MC: "Managing psychotic symptoms in AD patients is a crucial component of care and may be clinically challenging. In fact, individual symptoms may fluctuate, delusions may overlap with memory deficit, and available pharmacological treatments are characterized by variable efficacy and common side effects. In this context, non-pharmacological strategies are increasingly considered as the first line of intervention. Simple environmental adjustments and interpersonal interventions may extinguish delusions in the short term, or reduce their behavioral consequences. Reassurance, distraction, and redirection are key strategies.
Usually, pharmacological therapies should be restricted to the management of symptoms triggering intense behavioral reactions. Actually, in most of cases, delusions and distorted memories are totally harmless and are experienced “peacefully” by patients and, thus, more easily lived by the family environment. It is likely that, in some cases, these symptoms may even be beneficial for patients, being potentially associated, because of their specific content, to relaxation, pleasure, and mental stimulation. Moreover, it could be hypothesized that such “imperfect cognition” may represent an attempt to escape from a painful condition and to fill an unbearable void (for example represented by memory deficit)."
LB: What do you see as the greatest challenge for research into Alzheimer’s disease?
MC: "Preventing dementia and AD has being increasingly recognized as a health priority by several world countries.
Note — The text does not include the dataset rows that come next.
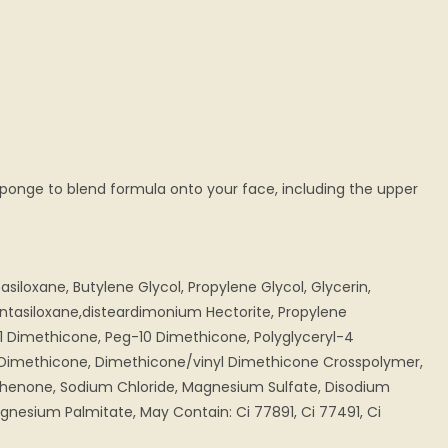
sponge to blend formula onto your face, including the upper
iloxane, Butylene Glycol, Propylene Glycol, Glycerin,
ntasiloxane,disteardimonium Hectorite, Propylene
1 Dimethicone, Peg-10 Dimethicone, Polyglyceryl-4
e, Dimethicone, Dimethicone/vinyl Dimethicone Crosspolymer,
phenone, Sodium Chloride, Magnesium Sulfate, Disodium
nesium Palmitate, May Contain: Ci 77891, Ci 77491, Ci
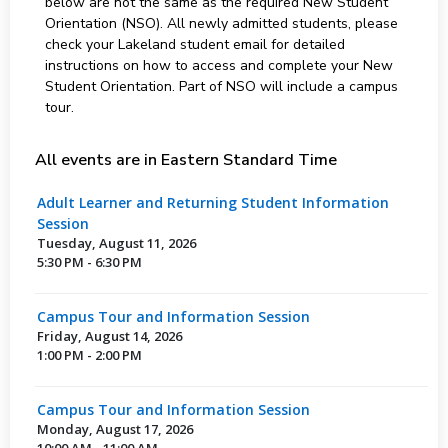
below are not the same as the required New Student
Orientation (NSO). All newly admitted students, please
check your Lakeland student email for detailed
instructions on how to access and complete your New
Student Orientation. Part of NSO will include a campus
tour.
All events are in Eastern Standard Time
Adult Learner and Returning Student Information
Session
Tuesday, August 11, 2026
5:30 PM - 6:30 PM
Campus Tour and Information Session
Friday, August 14, 2026
1:00 PM - 2:00 PM
Campus Tour and Information Session
Monday, August 17, 2026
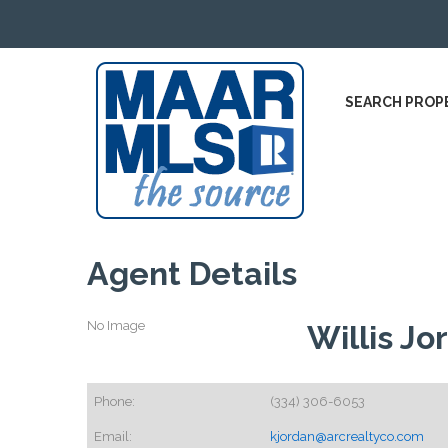
SEARCH PROP
Agent Details
No Image
Willis Jo
Phone:
(334) 306-6053
Email:
kjordan@arcrealtyco.com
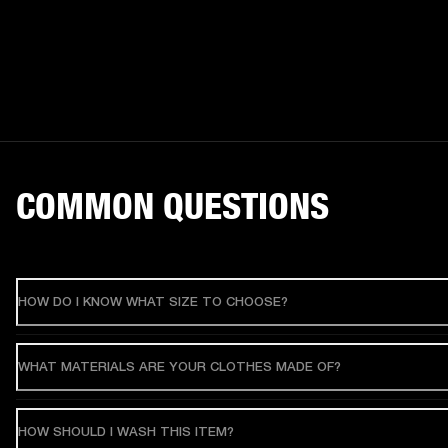
COMMON QUESTIONS
HOW DO I KNOW WHAT SIZE TO CHOOSE?
WHAT MATERIALS ARE YOUR CLOTHES MADE OF?
HOW SHOULD I WASH THIS ITEM?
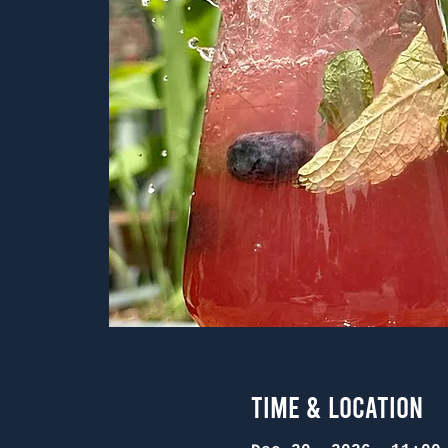
Time & Location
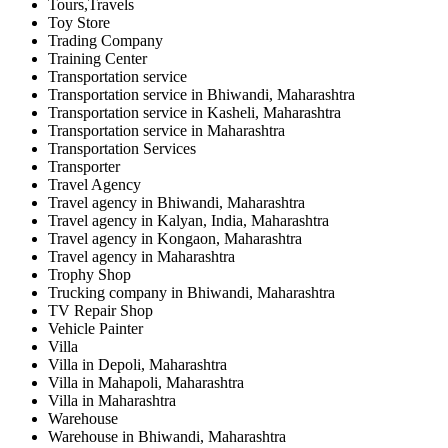
Tours,Travels
Toy Store
Trading Company
Training Center
Transportation service
Transportation service in Bhiwandi, Maharashtra
Transportation service in Kasheli, Maharashtra
Transportation service in Maharashtra
Transportation Services
Transporter
Travel Agency
Travel agency in Bhiwandi, Maharashtra
Travel agency in Kalyan, India, Maharashtra
Travel agency in Kongaon, Maharashtra
Travel agency in Maharashtra
Trophy Shop
Trucking company in Bhiwandi, Maharashtra
TV Repair Shop
Vehicle Painter
Villa
Villa in Depoli, Maharashtra
Villa in Mahapoli, Maharashtra
Villa in Maharashtra
Warehouse
Warehouse in Bhiwandi, Maharashtra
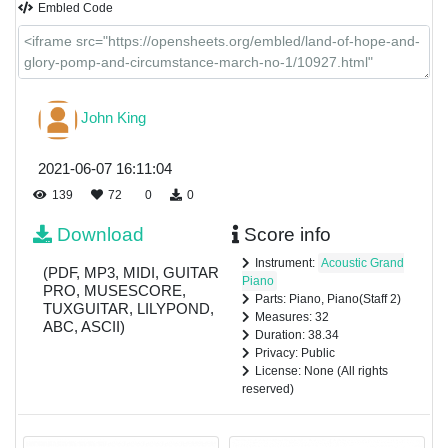
Embled Code
John King
2021-06-07 16:11:04
139
72
0
0
Download
Score info
Instrument:
Acoustic Grand
(PDF, MP3, MIDI, GUITAR
Piano
PRO, MUSESCORE,
Parts: Piano, Piano(Staff 2)
TUXGUITAR, LILYPOND,
Measures: 32
ABC, ASCII)
Duration: 38.34
Privacy: Public
License: None (All rights
reserved)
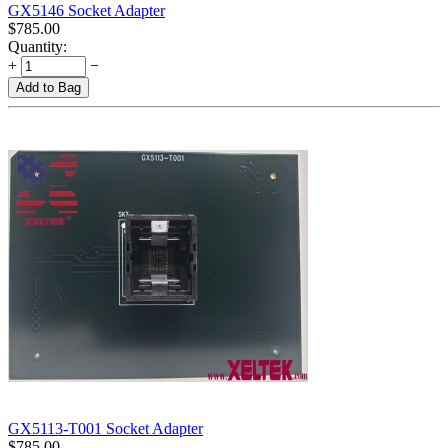
GX5146 Socket Adapter
$
785.00
Quantity:
+
−
Add to Bag
GX5113-T001 Socket Adapter
$
785.00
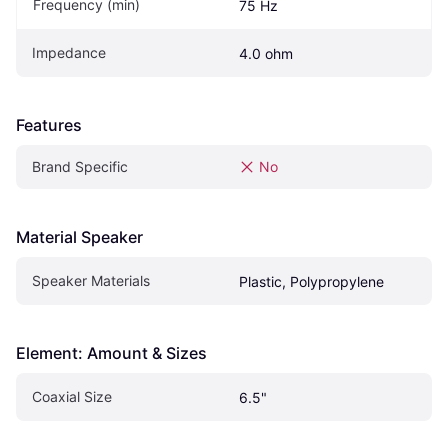
Frequency (min)
75 Hz
Impedance
4.0 ohm
Features
Brand Specific
No
Material Speaker
Speaker Materials
Plastic, Polypropylene
Element: Amount & Sizes
Coaxial Size
6.5"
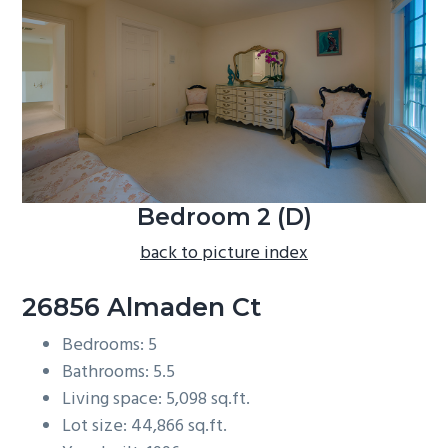
b
a
r
Bedroom 2 (D)
back to picture index
26856 Almaden Ct
Bedrooms: 5
Bathrooms: 5.5
Living space: 5,098 sq.ft.
Lot size: 44,866 sq.ft.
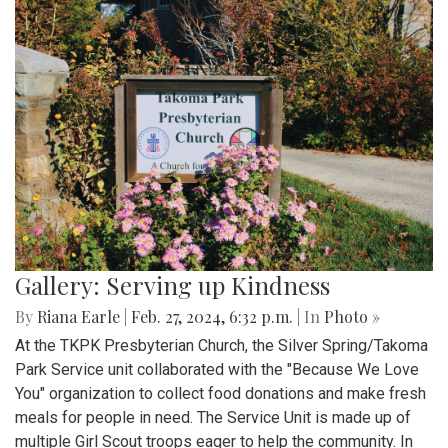
Gallery: Serving up Kindness
By
Riana Earle
|
Feb. 27, 2024, 6:32 p.m.
| In
Photo »
At the TKPK Presbyterian Church, the Silver Spring/Takoma
Park Service unit collaborated with the "Because We Love
You" organization to collect food donations and make fresh
meals for people in need. The Service Unit is made up of
multiple Girl Scout troops eager to help the community. In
Recent evidence has shown that up to half of AD cases worldwide may be attributable to modifiable risk factors such as diabetes, midlife hypertension and obesity, smoking, depression, cognitive inactivity or low educational attainment, and physical inactivity. Targeting these risk factors could lead to a marked reduction of AD prevalence. Accordingly, several randomized controlled trial are currently ongoing to investigate the efficacy of dementia preventive interventions mostly consisting of vascular care and lifestyle modifications.
The research on AD is undergoing a paradigm shift from considering this condition as merely age-related to incorporating a life course perspective. Thus, prevention is the new focus."